# Texas Rally - Heading Out



## Ghosty (Jan 17, 2005)

Texas Rally Original Post

Hey -- we are heading out in the morning (WED) instead of Thursday as we planned-

I have to go and do some work stuff in Dallas on Thursday afternoon so i figure i would drag the trailer up a day early and get set up -- so that will make five days for us there total ...

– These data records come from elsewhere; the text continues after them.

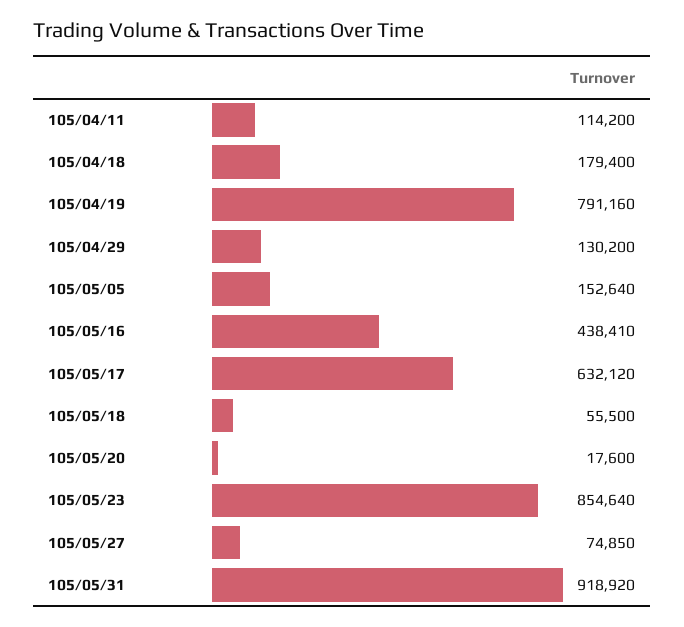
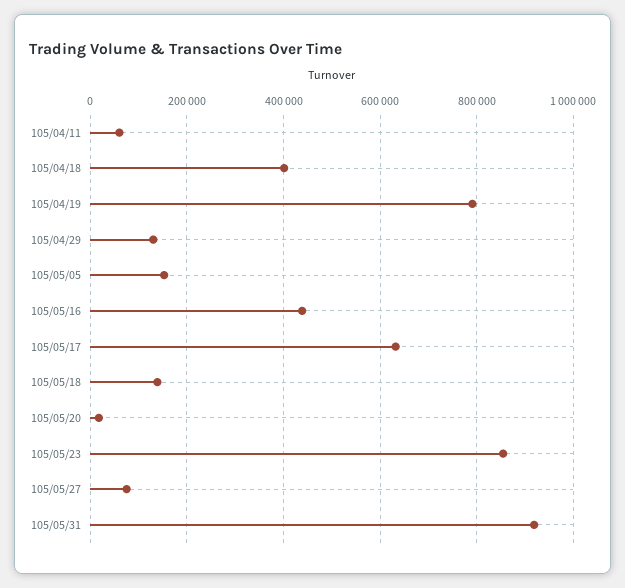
105/04/11: 114200 -> 60000
105/04/18: 179400 -> 400000
105/05/18: 55500 -> 140000

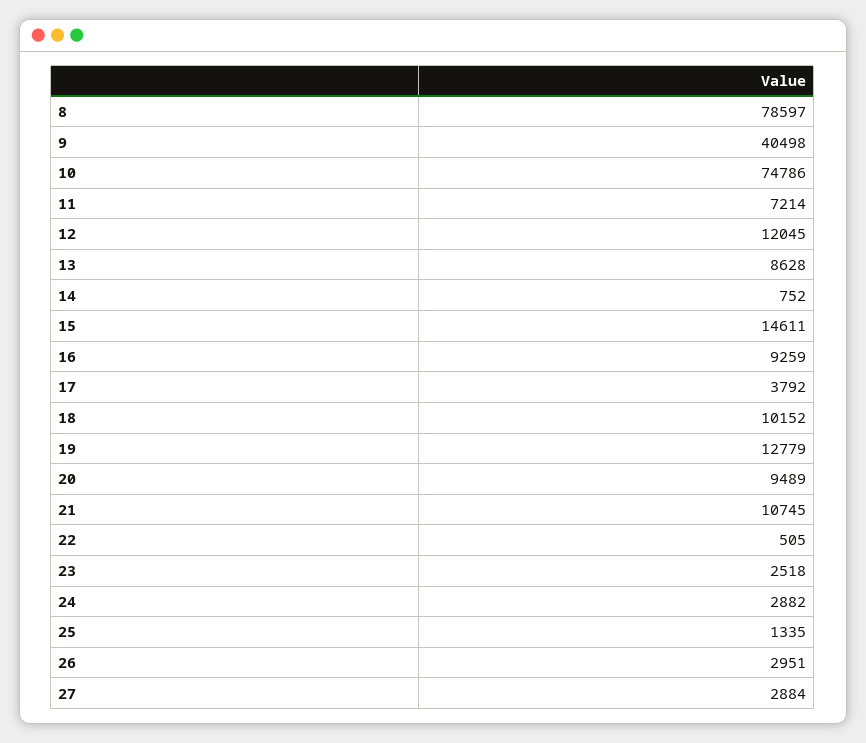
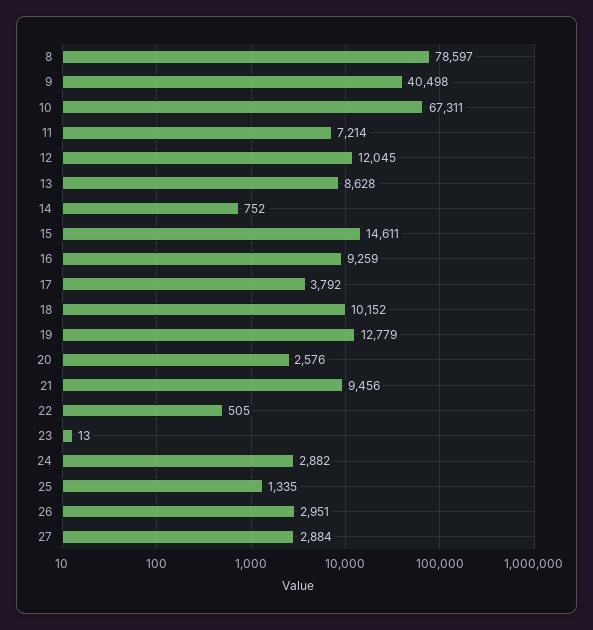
10: 74786 -> 67311
20: 9489 -> 2576
21: 10745 -> 9456
23: 2518 -> 13

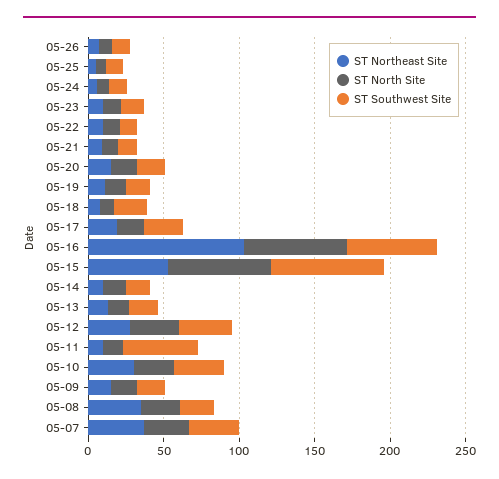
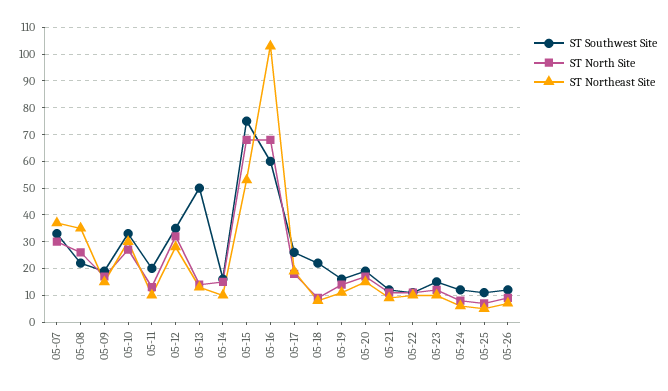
ST Southwest Site, 05-13: 20 -> 50
ST Southwest Site, 05-11: 50 -> 20

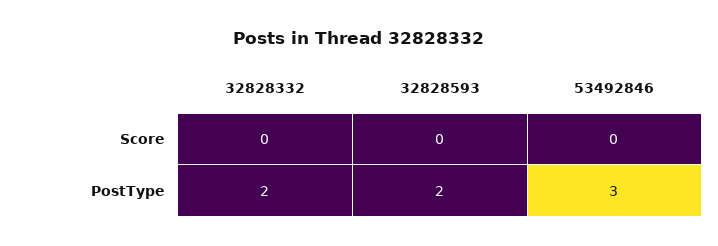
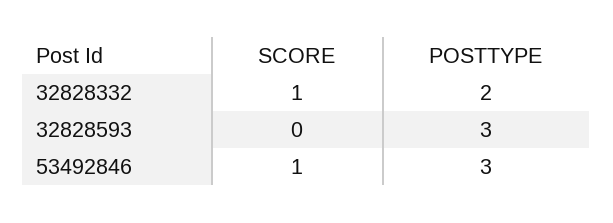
32828332, Score: 0 -> 1
53492846, Score: 0 -> 1
32828593, PostType: 2 -> 3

I think we are in slot 23 -- so if you are in 22 or 24 its not to late for you to move -- LOL









We will be heading out tomorrow morning about 0900 ... figure 4.5 hours to get there --

See the rest of you when you arrive...

Remember -- last one there brings the beer... LOL

Ghosty


----------



## mswalt (Sep 14, 2004)

We'll be there around noon on Friday. See you there.

Mark


----------



## GlenninTexas (Aug 11, 2004)

Consider taking the back road (281) upto Hico, cut over to 69 at Glen Rose then over to 35W. Beats the heck out of the I35 traffic.
Regards, Glenn


----------



## ROB & JUDY OUTBACKERS (Mar 9, 2007)

Judy and I will be there on Friday between 1:00 and 2:00. Cannot wait for this week to be over. See everyone Friday.

WE HAVE SITE 17

Robert


----------



## Ghosty (Jan 17, 2005)

Made it here safely ... two others already here ...

not much shade --

Rate was better then i thought it would be -- 27.80 total per day ...

make sure you bring "chigger" spray (Off with Deet is good -- allot of Chiggers here it seems) --

Pools are nice --

Camping World is only about 4 miles from here...


----------